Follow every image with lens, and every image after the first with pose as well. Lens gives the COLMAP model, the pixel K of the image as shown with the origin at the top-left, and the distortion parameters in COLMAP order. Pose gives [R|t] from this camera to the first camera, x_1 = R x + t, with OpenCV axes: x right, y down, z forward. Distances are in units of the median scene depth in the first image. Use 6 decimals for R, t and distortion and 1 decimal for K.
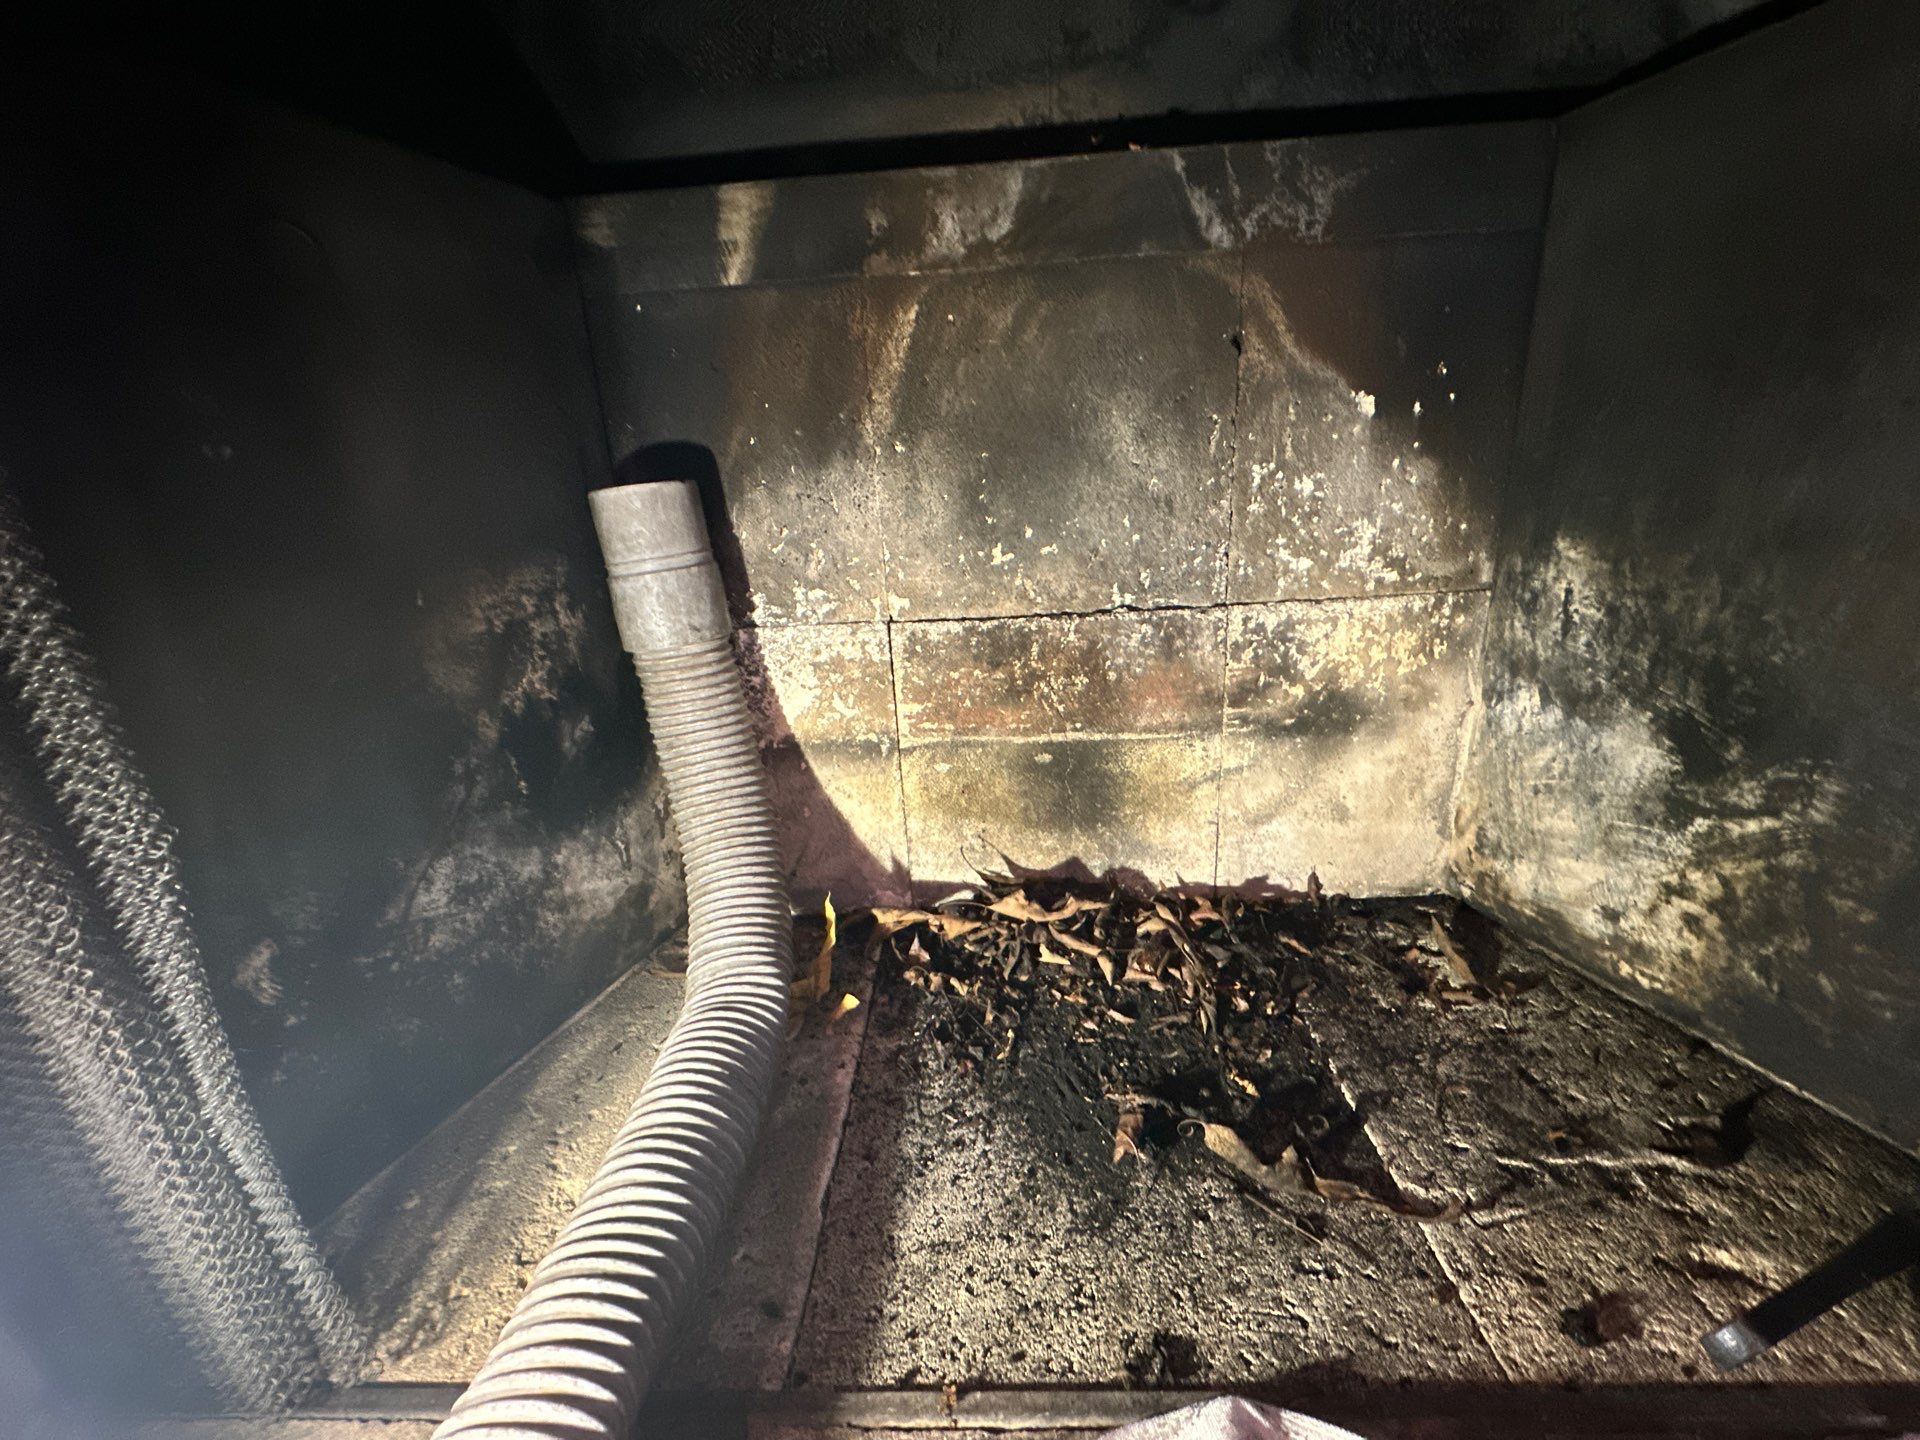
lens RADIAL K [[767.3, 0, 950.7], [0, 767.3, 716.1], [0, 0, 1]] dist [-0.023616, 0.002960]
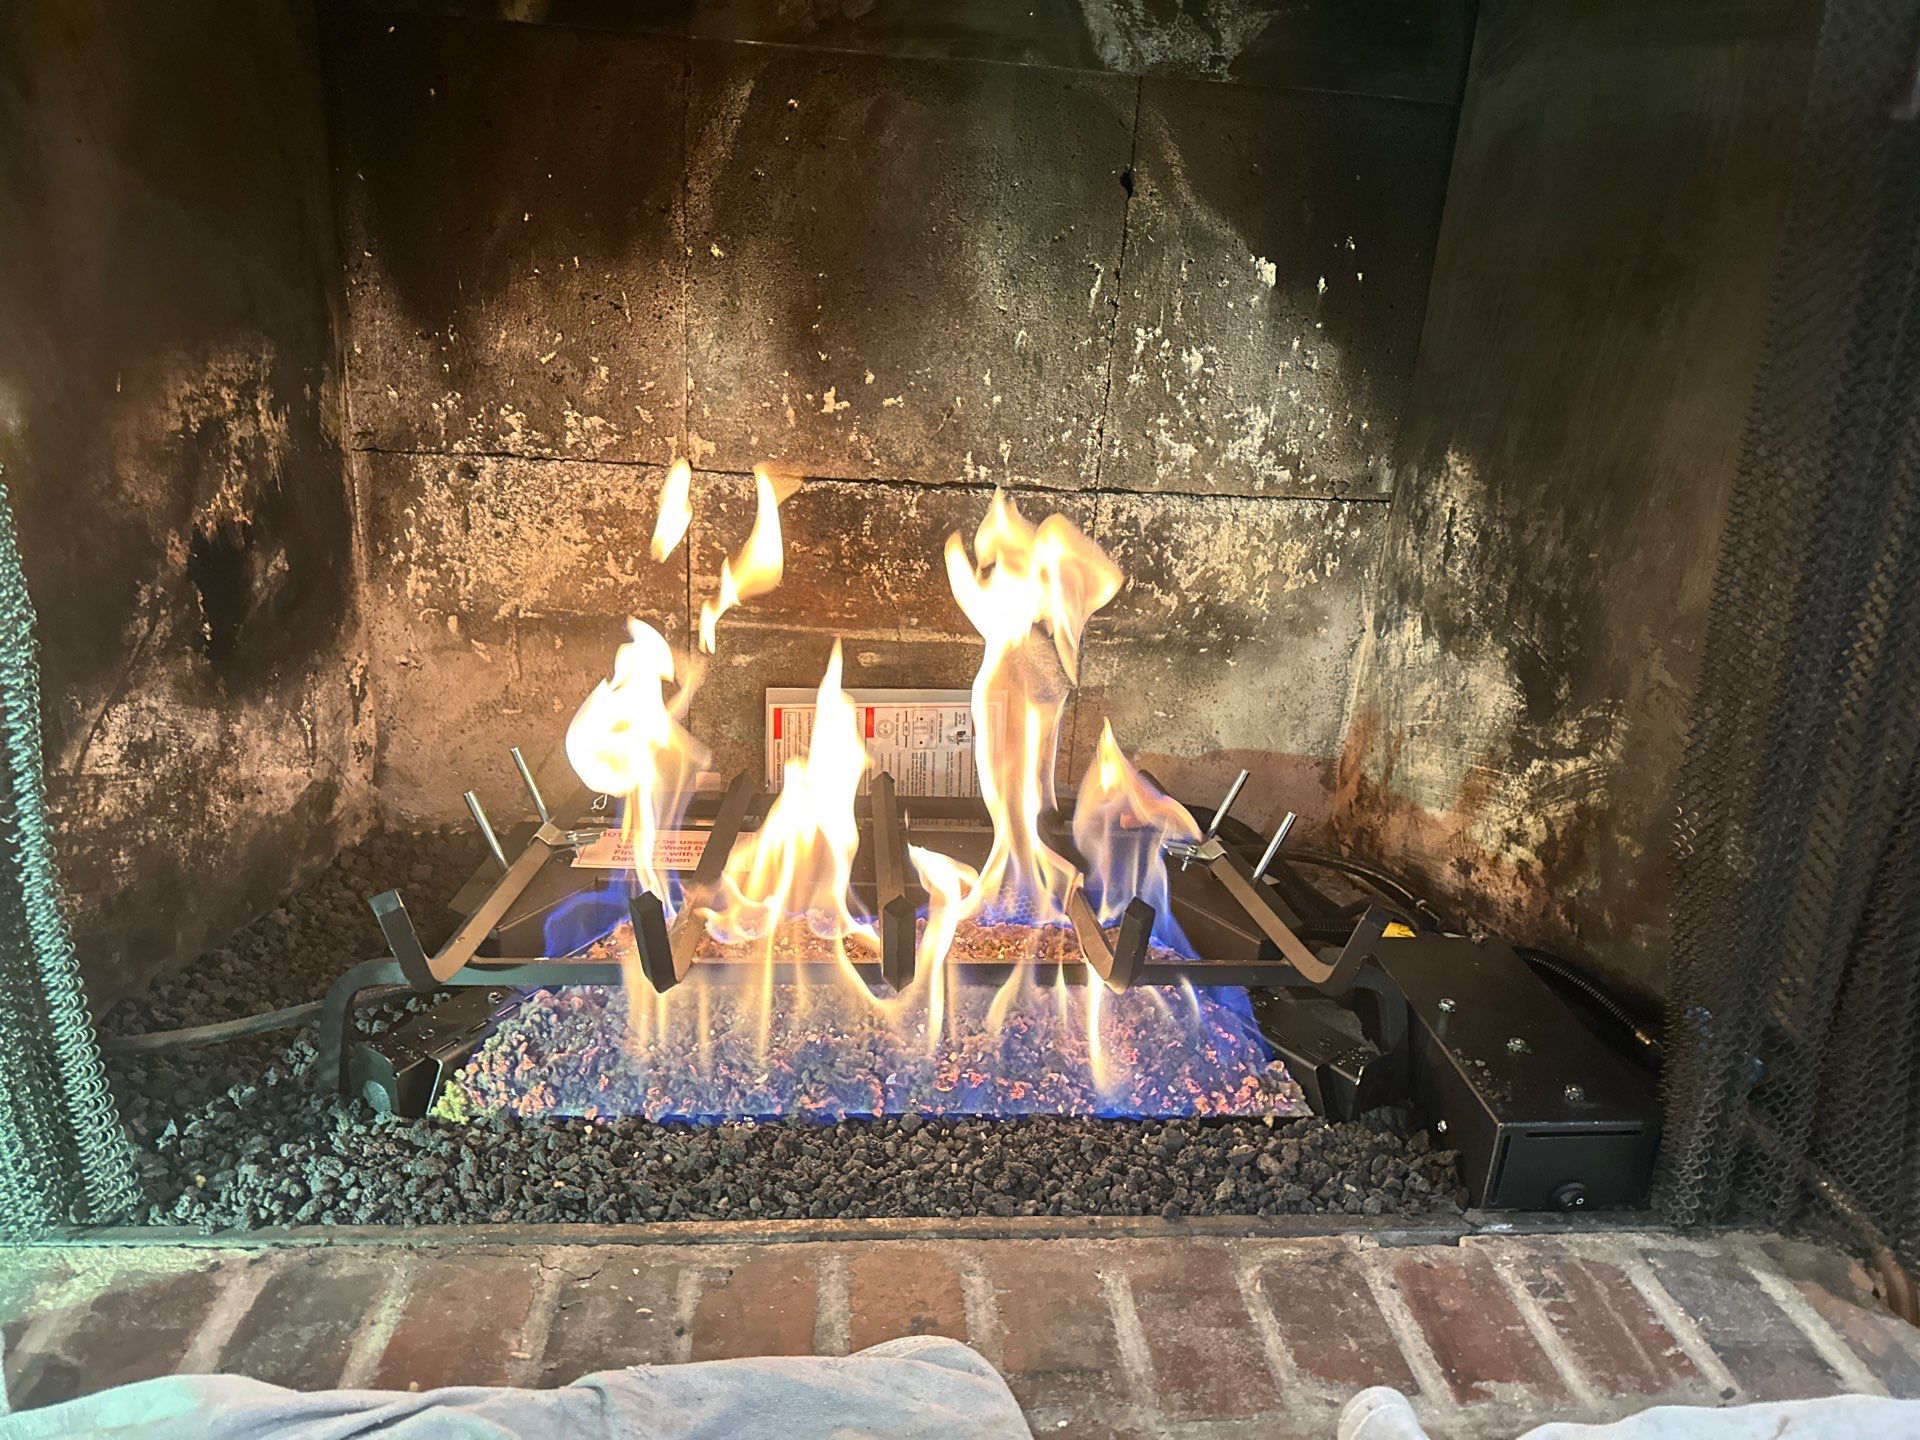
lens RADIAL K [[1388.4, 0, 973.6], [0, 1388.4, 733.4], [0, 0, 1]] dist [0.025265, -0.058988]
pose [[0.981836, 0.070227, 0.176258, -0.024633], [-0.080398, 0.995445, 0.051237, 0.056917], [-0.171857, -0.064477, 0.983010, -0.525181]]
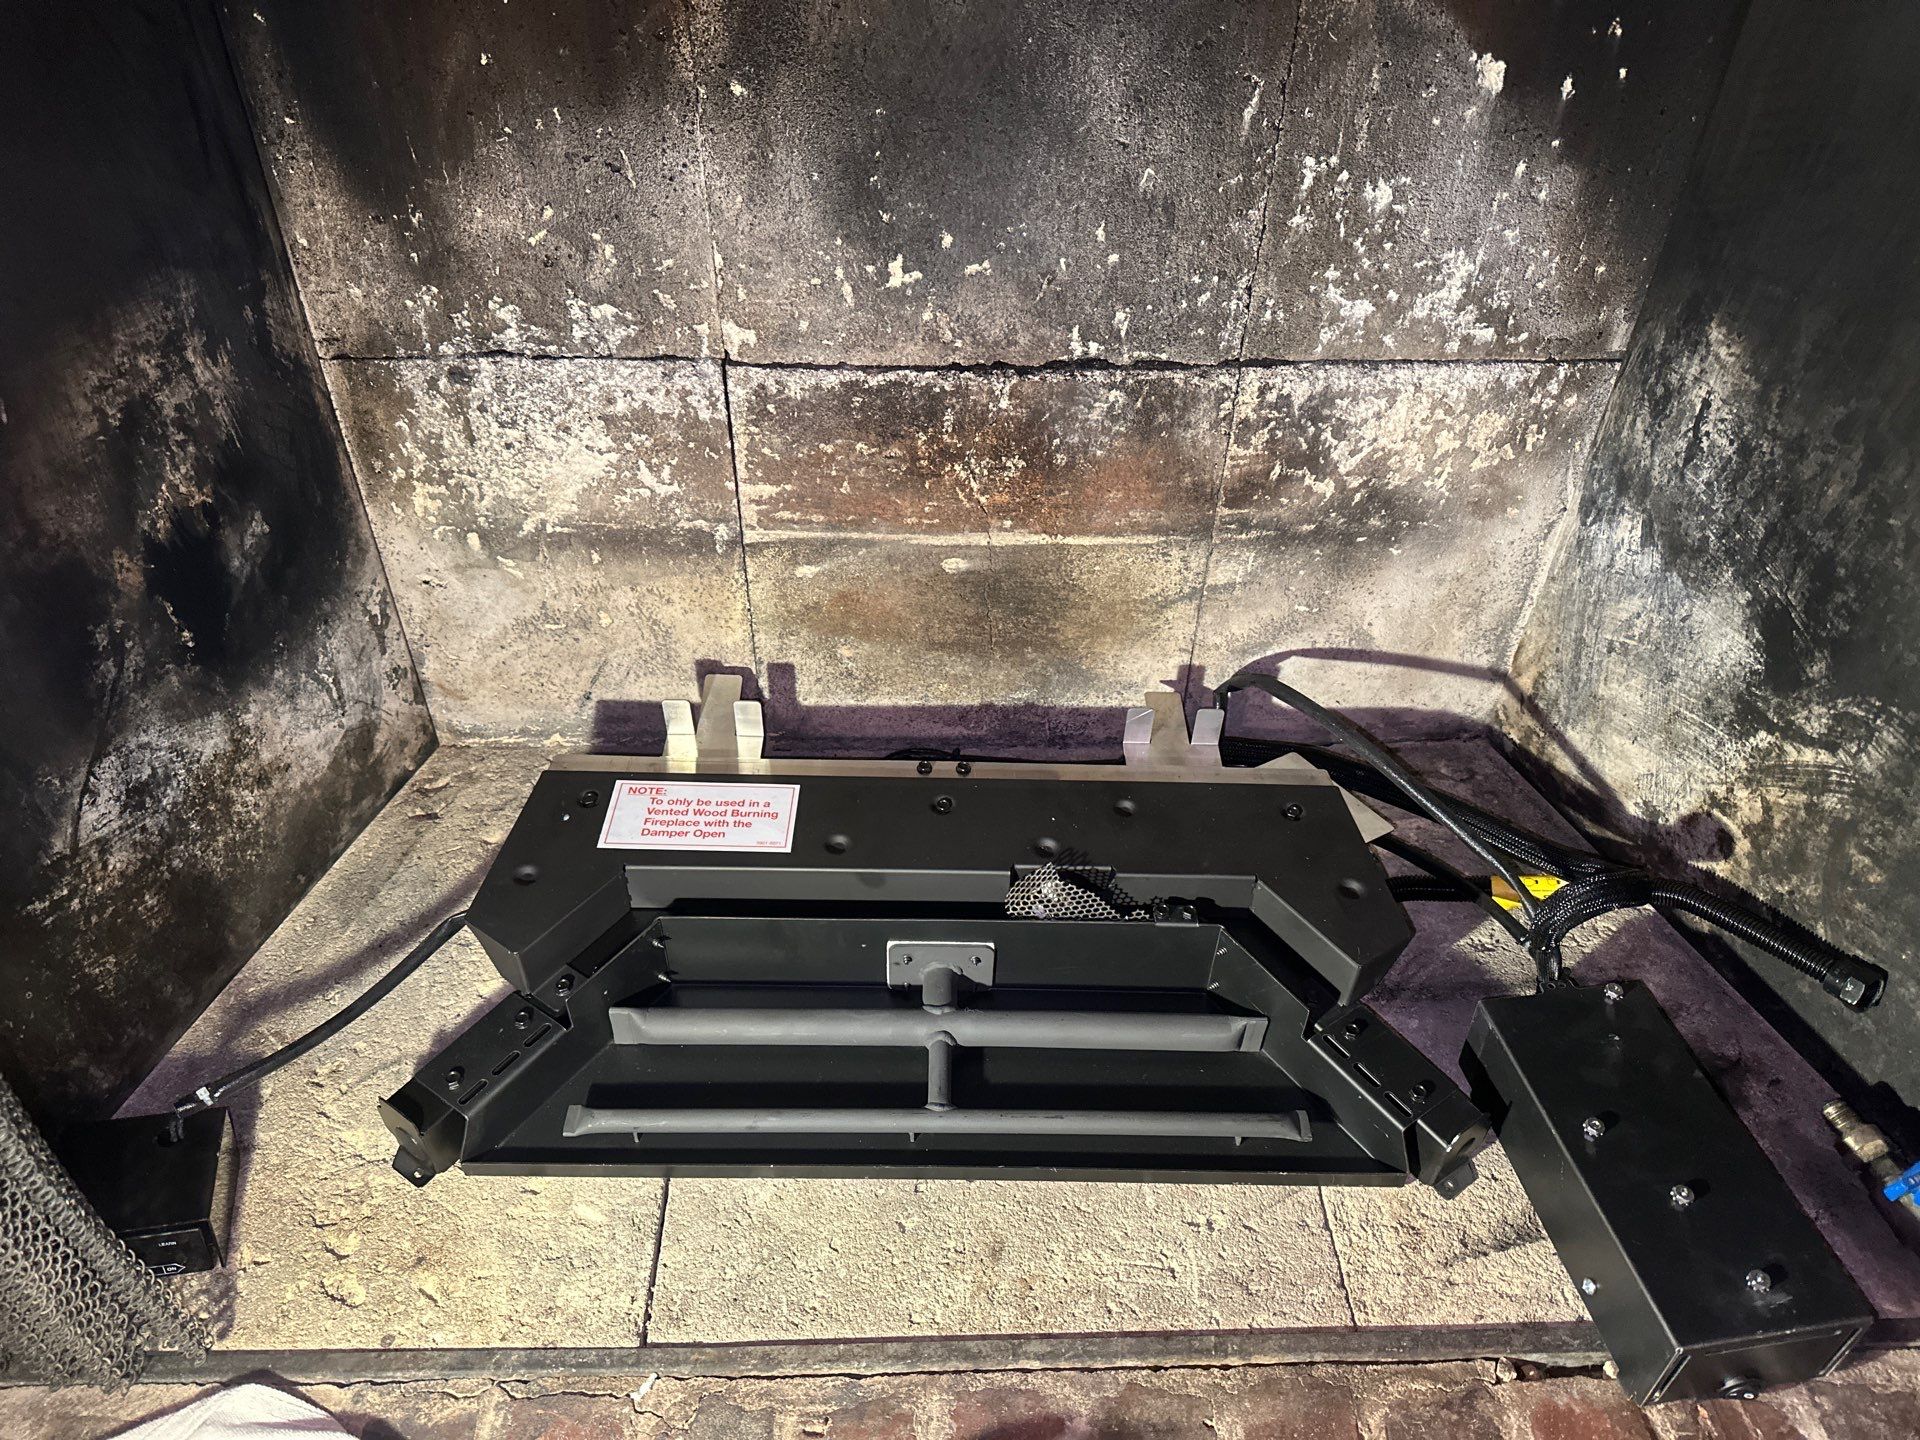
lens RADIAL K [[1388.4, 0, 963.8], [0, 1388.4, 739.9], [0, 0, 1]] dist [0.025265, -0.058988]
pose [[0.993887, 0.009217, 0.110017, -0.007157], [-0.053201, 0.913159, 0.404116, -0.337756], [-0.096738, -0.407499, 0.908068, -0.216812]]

====================

EXERCISE GOAL →
Each line of the data must be transcribed exactly; pictures are not carried over.

SOLUTION TO THIS TASK →
Follow every image with lens, and every image after the first with pose as well. Lens gives the COLMAP model, the pixel K of the image as shown with the origin at the top-left, and the distortion parameters in COLMAP order. Pose gives [R|t] from this camera to the first camera, x_1 = R x + t, with OpenCV axes: x right, y down, z forward. Distances are in units of the median scene depth in the first image. Use 6 decimals for R, t and distortion and 1 decimal for K.
lens RADIAL K [[767.3, 0, 950.7], [0, 767.3, 716.1], [0, 0, 1]] dist [-0.023616, 0.002960]
lens RADIAL K [[1388.4, 0, 973.6], [0, 1388.4, 733.4], [0, 0, 1]] dist [0.025265, -0.058988]
pose [[0.981836, 0.070227, 0.176258, -0.024633], [-0.080398, 0.995445, 0.051237, 0.056917], [-0.171857, -0.064477, 0.983010, -0.525181]]
lens RADIAL K [[1388.4, 0, 963.8], [0, 1388.4, 739.9], [0, 0, 1]] dist [0.025265, -0.058988]
pose [[0.993887, 0.009217, 0.110017, -0.007157], [-0.053201, 0.913159, 0.404116, -0.337756], [-0.096738, -0.407499, 0.908068, -0.216812]]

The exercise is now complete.